* Data rows
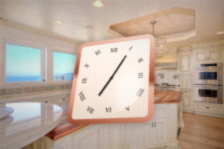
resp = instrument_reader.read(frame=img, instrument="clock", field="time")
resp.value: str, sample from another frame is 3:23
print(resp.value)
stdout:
7:05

* What is asked
Rewrite the listing with every "stdout" changed to "output" and nothing else altered. Omit the pictures from your answer.

* Finished answer
resp = instrument_reader.read(frame=img, instrument="clock", field="time")
resp.value: str, sample from another frame is 3:23
print(resp.value)
output:
7:05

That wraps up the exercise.